Full-Text Downlaod des Artikels: Verhalten und Verhältnisse verstehen und verändern – Coaching für Führungskräfte auf Basis der Personzentrierten Systemtheorie
Die Beziehung zwischen Coach und Coachee ist das zentrale Fundament jedes Coaching-Prozesses. Jede Intervention, jede Frage, die ein Coach stellt, beeinflusst diese Beziehung und fokussiert die Aufmerksamkeit auf spezifische Aspekte. Paul Watzlawicks bekanntes Zitat „Man kann nicht nicht kommunizieren“ (1974) betont, dass jede Handlung oder Unterlassung auf der Beziehungsebene wirkt. Das bedeutet: Keine Coaching-Intervention bleibt beziehungsneutral, selbst wenn keine ausdrücklich beziehungsgestaltende Absicht besteht.

Erforderliche Schritte →
[A] Beantworten Sie zum Textabschnitt über Coaching die folgenden Fragen:
(i) Was wird als zentrales Fundament jedes Coaching-Prozesses bezeichnet?
(ii) Aus welchem Jahr stammt das angeführte Zitat von Paul Watzlawick?
(iii) Auf welcher Ebene wirkt nach Watzlawicks Zitat jede Handlung oder Unterlassung?
[B] Geben Sie aus dem Textabschnitt über Coaching den Teil wortgetreu wieder, der mit den Worten „Full-Text Downlaod des“ beginnt und mit „beziehungsgestaltende Absicht besteht.“ schließt.
[C] Setzen Sie den Textabschnitt über Coaching im Anschluss an seinen letzten Satz fort.
Für die Aufgaben spielen die Einträge keine Rolle.

Auszüge der Einträge →
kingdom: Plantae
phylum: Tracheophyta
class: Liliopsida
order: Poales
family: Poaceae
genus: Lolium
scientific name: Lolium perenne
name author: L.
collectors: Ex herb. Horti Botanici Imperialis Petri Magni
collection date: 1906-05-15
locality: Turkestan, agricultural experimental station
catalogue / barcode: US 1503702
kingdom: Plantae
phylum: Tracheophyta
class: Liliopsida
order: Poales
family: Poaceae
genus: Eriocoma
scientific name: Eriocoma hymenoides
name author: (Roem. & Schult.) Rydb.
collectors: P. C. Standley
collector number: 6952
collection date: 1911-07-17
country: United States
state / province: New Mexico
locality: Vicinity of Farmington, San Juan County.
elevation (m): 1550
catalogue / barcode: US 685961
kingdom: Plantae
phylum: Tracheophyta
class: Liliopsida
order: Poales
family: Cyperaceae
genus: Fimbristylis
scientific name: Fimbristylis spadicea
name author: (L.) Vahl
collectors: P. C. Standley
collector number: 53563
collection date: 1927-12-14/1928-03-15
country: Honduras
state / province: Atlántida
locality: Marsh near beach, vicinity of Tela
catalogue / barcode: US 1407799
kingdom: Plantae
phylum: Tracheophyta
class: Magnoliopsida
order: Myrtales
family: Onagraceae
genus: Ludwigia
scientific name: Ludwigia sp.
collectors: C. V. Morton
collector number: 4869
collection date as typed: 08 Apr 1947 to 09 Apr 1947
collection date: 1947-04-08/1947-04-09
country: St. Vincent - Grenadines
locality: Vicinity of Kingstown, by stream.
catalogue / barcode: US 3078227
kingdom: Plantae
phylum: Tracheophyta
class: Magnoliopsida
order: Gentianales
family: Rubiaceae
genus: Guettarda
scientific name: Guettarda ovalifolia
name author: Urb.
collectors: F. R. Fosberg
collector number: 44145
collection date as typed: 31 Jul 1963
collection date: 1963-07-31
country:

Die Antworten →
[A]
(i) Die Beziehung zwischen Coach und Coachee.
(ii) Aus dem Jahr 1974.
(iii) Auf der Beziehungsebene.

[B]
Full-Text Downlaod des Artikels: Verhalten und Verhältnisse verstehen und verändern – Coaching für Führungskräfte auf Basis der Personzentrierten Systemtheorie
Die Beziehung zwischen Coach und Coachee ist das zentrale Fundament jedes Coaching-Prozesses. Jede Intervention, jede Frage, die ein Coach stellt, beeinflusst diese Beziehung und fokussiert die Aufmerksamkeit auf spezifische Aspekte. Paul Watzlawicks bekanntes Zitat „Man kann nicht nicht kommunizieren“ (1974) betont, dass jede Handlung oder Unterlassung auf der Beziehungsebene wirkt. Das bedeutet: Keine Coaching-Intervention bleibt beziehungsneutral, selbst wenn keine ausdrücklich beziehungsgestaltende Absicht besteht.

[C]
Die Bedeutung der Beziehung im Coaching-Kontext
Die Gestaltung der Beziehung ist keine rein intuitive Komponente, sondern eine gezielte und bewusste Kompetenz, die entscheidend für den Erfolg im Führungskräfte Coaching, Business Coaching, Leadership Coaching, Executive Coaching und Team Coaching ist. In jeder dieser Coaching-Formen liegt der Fokus darauf, eine tragfähige, empathische Beziehung aufzubauen, die Vertrauen schafft und die Grundlage für nachhaltige Veränderungen bildet. Doch wie kann diese Beziehung bewusst gestaltet werden, und welche Rolle spielen dabei unterschiedliche Beziehungsebenen?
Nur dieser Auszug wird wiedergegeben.